EXCERPTED RECORDS
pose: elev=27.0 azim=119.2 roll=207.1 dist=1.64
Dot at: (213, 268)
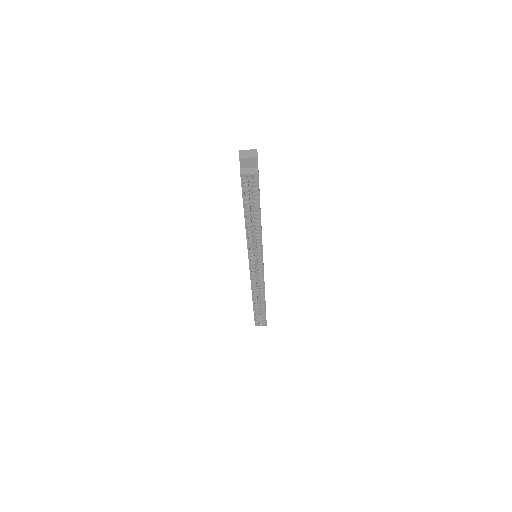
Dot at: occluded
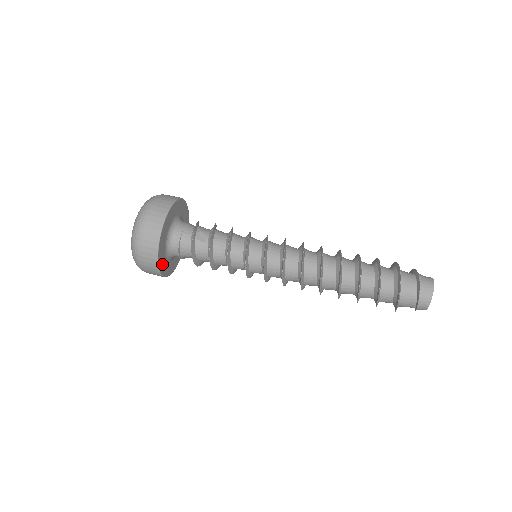
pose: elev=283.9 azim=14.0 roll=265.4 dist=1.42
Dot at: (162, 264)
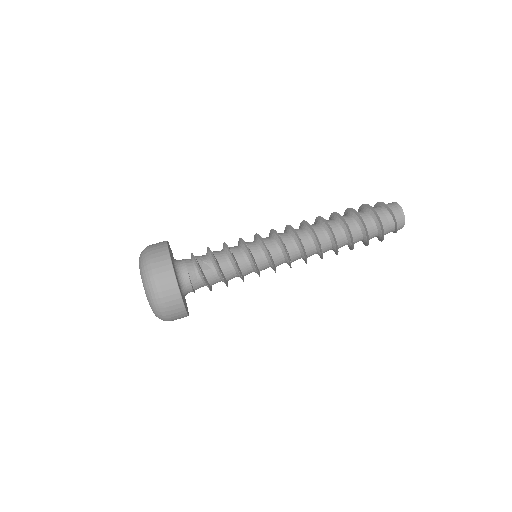
Dot at: occluded
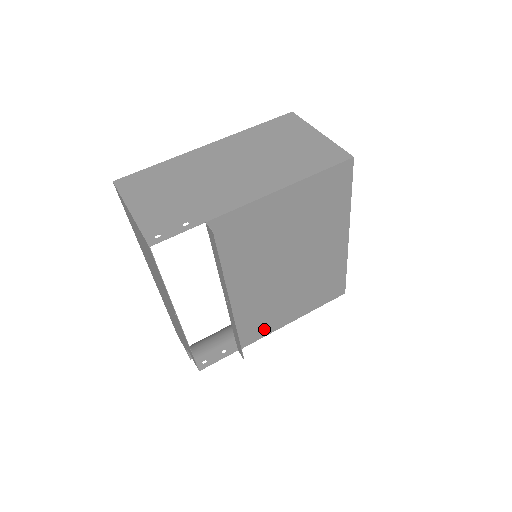
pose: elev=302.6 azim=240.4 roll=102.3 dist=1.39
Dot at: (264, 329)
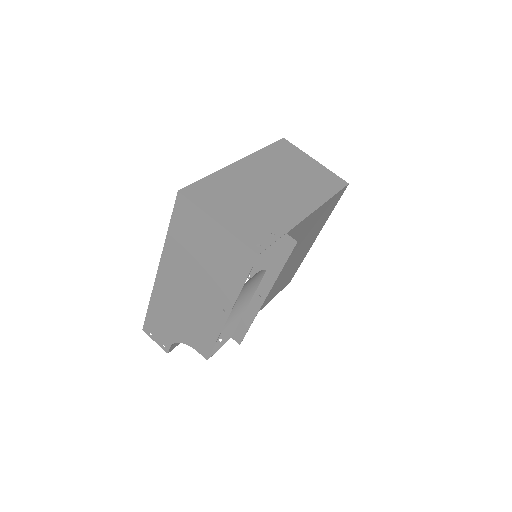
Dot at: occluded
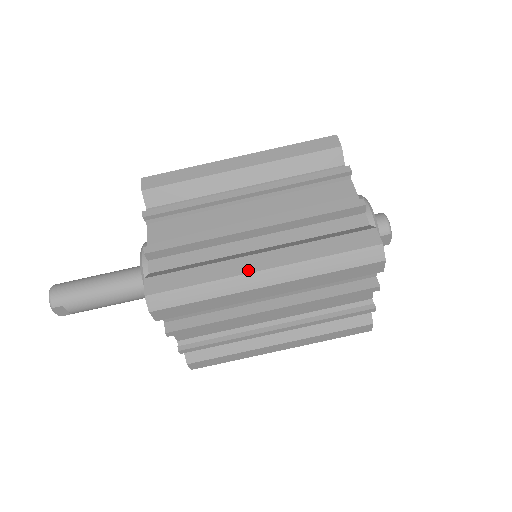
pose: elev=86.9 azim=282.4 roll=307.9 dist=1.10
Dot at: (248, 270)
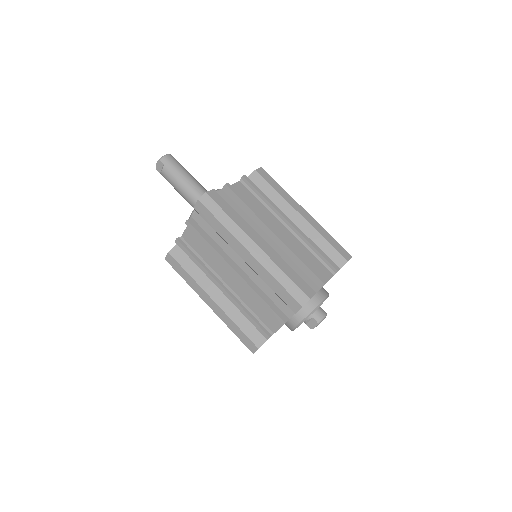
Dot at: (252, 237)
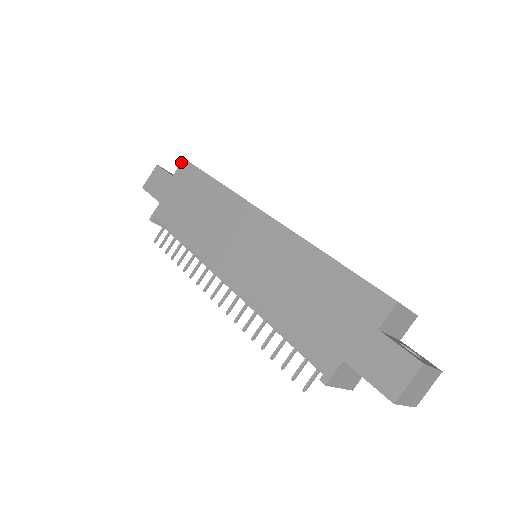
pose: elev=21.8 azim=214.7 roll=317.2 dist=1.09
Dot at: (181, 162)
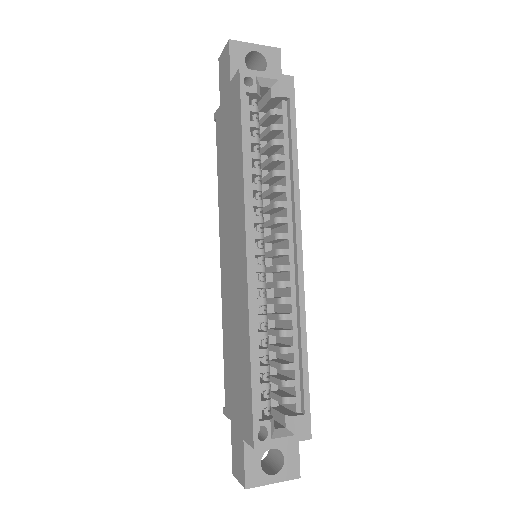
Dot at: (237, 71)
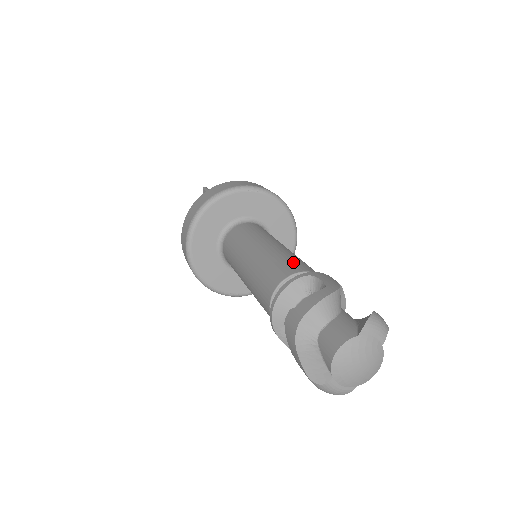
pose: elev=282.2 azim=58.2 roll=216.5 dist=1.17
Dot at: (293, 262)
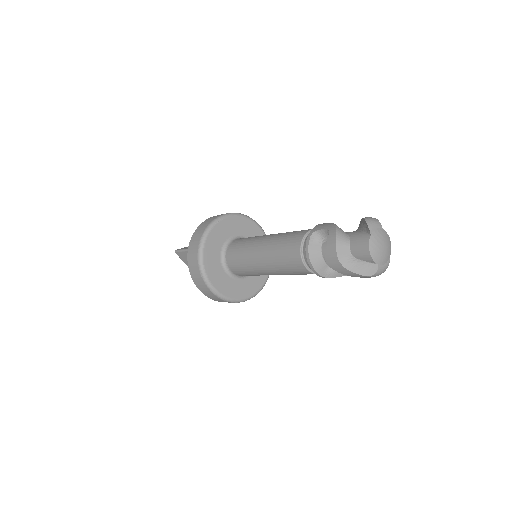
Dot at: (292, 236)
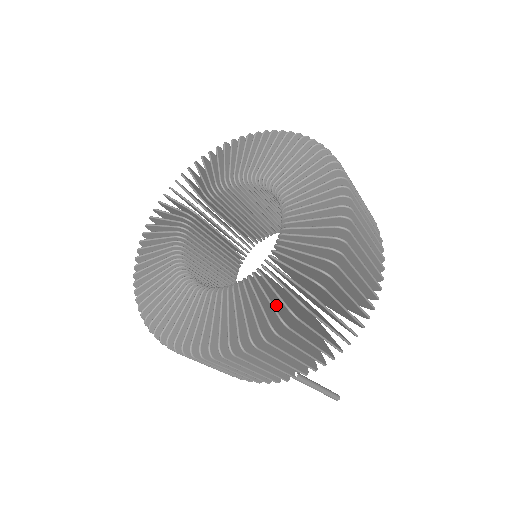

TO BE DONE
Extract all of the lines above word for word, omitting the pictures from your answer.

REPLY
pose: elev=27.0 azim=119.2 roll=207.1 dist=1.64
Dot at: (213, 268)
Dot at: occluded
pose: elev=283.9 azim=14.0 roll=265.4 dist=1.42
Dot at: (162, 264)
Dot at: occluded
pose: elev=302.6 azim=240.4 roll=102.3 dist=1.39
Dot at: (264, 329)
Dot at: occluded
pose: elev=86.9 azim=282.4 roll=307.9 dist=1.10
Dot at: (248, 270)
Dot at: (252, 237)
pose: elev=21.8 azim=214.7 roll=317.2 dist=1.09
Dot at: (181, 162)
Dot at: (237, 71)
pose: elev=282.2 azim=58.2 roll=216.5 dist=1.17
Dot at: (293, 262)
Dot at: (292, 236)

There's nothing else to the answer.